Plain-text document sources

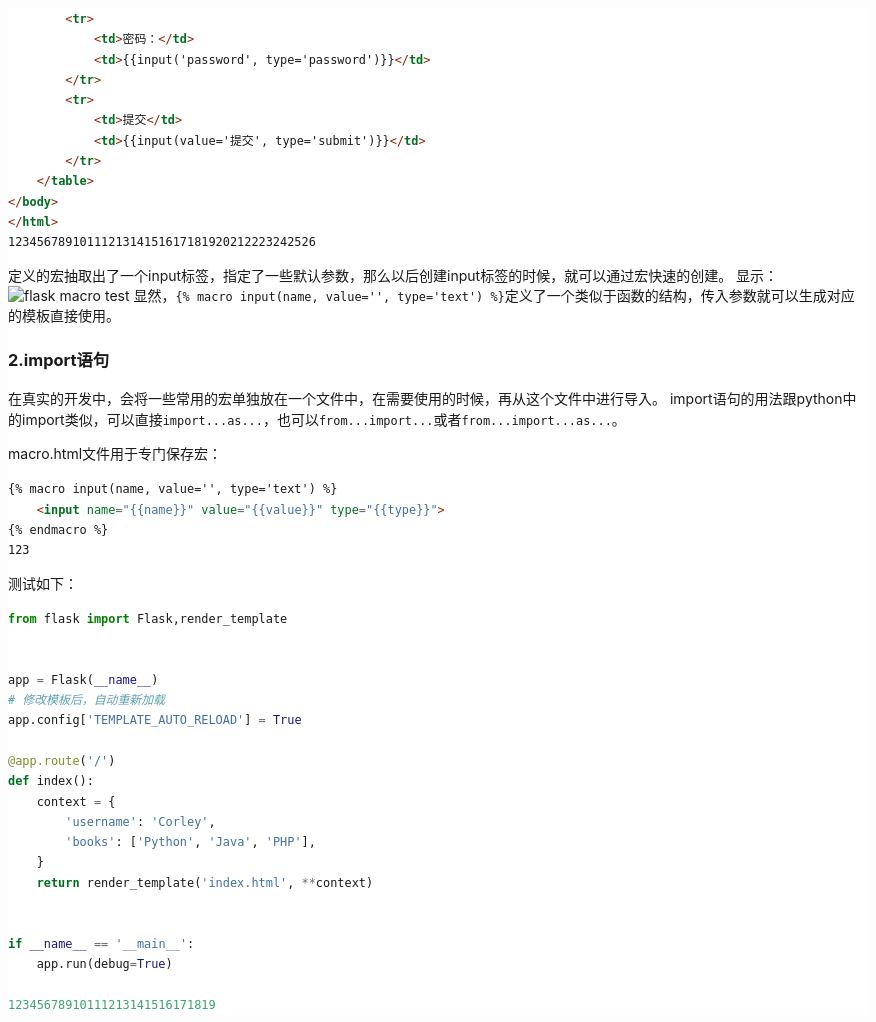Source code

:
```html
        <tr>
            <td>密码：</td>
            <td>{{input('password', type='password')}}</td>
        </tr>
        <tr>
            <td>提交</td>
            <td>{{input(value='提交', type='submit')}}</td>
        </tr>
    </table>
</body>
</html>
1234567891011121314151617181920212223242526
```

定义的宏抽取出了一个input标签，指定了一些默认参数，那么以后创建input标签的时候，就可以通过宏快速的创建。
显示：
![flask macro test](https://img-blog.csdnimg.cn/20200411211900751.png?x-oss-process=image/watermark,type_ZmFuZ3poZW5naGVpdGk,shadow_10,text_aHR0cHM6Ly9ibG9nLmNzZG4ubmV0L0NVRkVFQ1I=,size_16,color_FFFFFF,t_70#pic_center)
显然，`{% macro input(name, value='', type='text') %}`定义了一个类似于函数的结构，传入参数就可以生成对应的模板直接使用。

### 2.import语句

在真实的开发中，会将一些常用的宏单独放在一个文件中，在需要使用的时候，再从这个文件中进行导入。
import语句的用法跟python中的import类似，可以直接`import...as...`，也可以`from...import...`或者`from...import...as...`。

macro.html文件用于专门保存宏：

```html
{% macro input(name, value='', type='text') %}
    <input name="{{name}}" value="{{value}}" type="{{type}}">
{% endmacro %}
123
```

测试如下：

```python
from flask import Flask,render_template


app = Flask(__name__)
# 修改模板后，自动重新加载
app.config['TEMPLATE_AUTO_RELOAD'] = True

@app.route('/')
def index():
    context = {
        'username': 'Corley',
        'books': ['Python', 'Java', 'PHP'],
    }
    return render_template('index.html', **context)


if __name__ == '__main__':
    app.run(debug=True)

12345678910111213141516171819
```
==
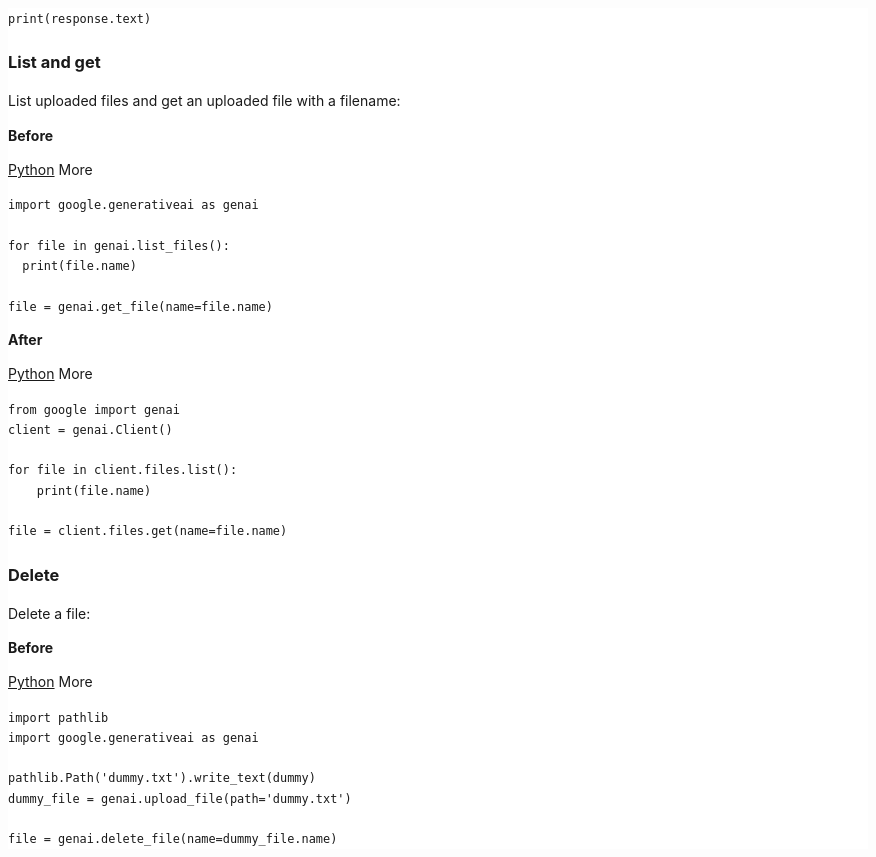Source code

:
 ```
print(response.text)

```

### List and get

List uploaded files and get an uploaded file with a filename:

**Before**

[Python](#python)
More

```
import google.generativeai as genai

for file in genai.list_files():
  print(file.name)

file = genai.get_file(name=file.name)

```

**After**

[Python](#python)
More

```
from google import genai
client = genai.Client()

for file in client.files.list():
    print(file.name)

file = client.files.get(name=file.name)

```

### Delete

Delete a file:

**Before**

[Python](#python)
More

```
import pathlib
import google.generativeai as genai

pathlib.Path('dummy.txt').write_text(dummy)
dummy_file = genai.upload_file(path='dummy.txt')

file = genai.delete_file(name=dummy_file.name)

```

Exercise objective:
The word to find is "print". Copy every line of the records that holds it.

Answer section:
print(response.text)
  print(file.name)
    print(file.name)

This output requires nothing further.